The technology that ‘changed everything’

The rumors were true. As a pre-built, all-in-one digital infrastructure, Community Pass reduces the costs of extending digital services to underserved populations — currently nearly 6 million people in Uganda, Kenya, Tanzania, Ethiopia and India.

“Lowering the cost of serving these farmers and helping them become more profitable creates a more commercially sustainable agricultural value chain, which benefits everyone,” says Tara Nathan, the founder of Community Pass.

In 2021, Yo! Uganda Limited, a fintech based in Kampala, integrated Farm Pass with the company’s nationwide payments infrastructure to create Yo! Pay Agric. By setting up a digital account linked to their bank or mobilew wallet, farmers can order supplies, sell crops directly to buyers, track production, check weather forecasts and even find pest control advice. There are now more than 1 million registered users on the Community Pass platform via Yo! Pay Agric.

Salim’s co-op was one of them. “This is the fastest thing we’ve ever used in our lives,” he says. “It changed everything.”

Digital data made it easy to keep track of expected harvest yields.
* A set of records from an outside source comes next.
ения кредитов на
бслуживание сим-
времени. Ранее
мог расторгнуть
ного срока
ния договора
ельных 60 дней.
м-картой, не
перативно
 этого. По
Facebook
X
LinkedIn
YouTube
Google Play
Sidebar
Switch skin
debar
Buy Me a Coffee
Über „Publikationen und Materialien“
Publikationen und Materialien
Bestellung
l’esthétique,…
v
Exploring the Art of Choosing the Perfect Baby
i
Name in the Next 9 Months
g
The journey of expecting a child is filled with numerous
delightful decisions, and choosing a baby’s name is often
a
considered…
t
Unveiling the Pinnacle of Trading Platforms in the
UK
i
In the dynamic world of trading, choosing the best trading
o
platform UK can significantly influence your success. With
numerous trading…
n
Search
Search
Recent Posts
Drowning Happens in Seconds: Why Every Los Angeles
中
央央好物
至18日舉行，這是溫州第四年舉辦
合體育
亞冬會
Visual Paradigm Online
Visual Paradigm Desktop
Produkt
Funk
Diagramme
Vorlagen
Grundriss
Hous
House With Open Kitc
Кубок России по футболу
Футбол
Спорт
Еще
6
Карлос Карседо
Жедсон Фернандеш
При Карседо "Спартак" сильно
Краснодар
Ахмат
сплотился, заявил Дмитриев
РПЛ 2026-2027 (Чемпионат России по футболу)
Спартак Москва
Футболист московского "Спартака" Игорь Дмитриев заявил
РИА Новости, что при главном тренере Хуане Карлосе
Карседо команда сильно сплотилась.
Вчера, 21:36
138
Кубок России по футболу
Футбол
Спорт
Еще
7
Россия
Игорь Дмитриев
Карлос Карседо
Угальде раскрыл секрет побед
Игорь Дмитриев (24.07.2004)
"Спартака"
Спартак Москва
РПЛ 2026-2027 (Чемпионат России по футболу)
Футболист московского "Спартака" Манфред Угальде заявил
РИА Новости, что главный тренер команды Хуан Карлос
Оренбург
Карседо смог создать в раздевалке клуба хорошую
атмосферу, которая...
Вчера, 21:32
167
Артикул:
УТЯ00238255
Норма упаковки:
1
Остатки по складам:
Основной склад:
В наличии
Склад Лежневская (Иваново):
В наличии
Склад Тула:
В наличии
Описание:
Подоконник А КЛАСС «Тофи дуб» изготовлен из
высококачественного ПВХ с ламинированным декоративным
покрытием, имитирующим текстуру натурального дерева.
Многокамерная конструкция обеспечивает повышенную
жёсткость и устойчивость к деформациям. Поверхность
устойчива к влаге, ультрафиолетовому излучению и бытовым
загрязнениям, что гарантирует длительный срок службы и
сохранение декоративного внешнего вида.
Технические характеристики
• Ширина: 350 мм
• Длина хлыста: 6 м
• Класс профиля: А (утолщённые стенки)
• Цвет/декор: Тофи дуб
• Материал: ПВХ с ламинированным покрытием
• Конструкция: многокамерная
And rather than set out on foot to ask a farmer a question, Salim can send a free instant message through the platform. As a result, Nabigingo has expanded from 60 farmers to 500.

With a better understanding of how much fertilizer and seed to order each season, the cooperative’s profits have improved. And by matching Salim and his colleagues directly with buyers, the platform eliminates the go-betweens.

Market value transparency enables farmers to negotiate prices as much as 50% higher than in the past. And Yo! Pay Agric preserves a record of this income, allowing farmers to build a credit profile. This is the digital credit history that will enable banks and lenders to assess loan applications from farmers so they can grow their enterprises.

In Kenya, for example, a pilot program with the U.K. charity Shell Foundation and the Co-operative Bank of Kenya harnesses Community Pass to enable affordable credit so farmers can buy income-generating energy assets like solar-powered irrigation pumps, cold storage and biodigesters, maximizing their yields.

In two years, Uganda’s Nabigingo has amassed enough capital to build a warehouse where farmers can store extra harvest. Now they’re raising funds to install a modern irrigation system at each member’s farm.

As he works to help his fellow farmers get ahead, Salim is also looking out for the next generation. He hopes his four children follow in his footsteps, and he’s making sure better infrastructure is in place when that day comes. As he says: “The digital systems make our work easy.”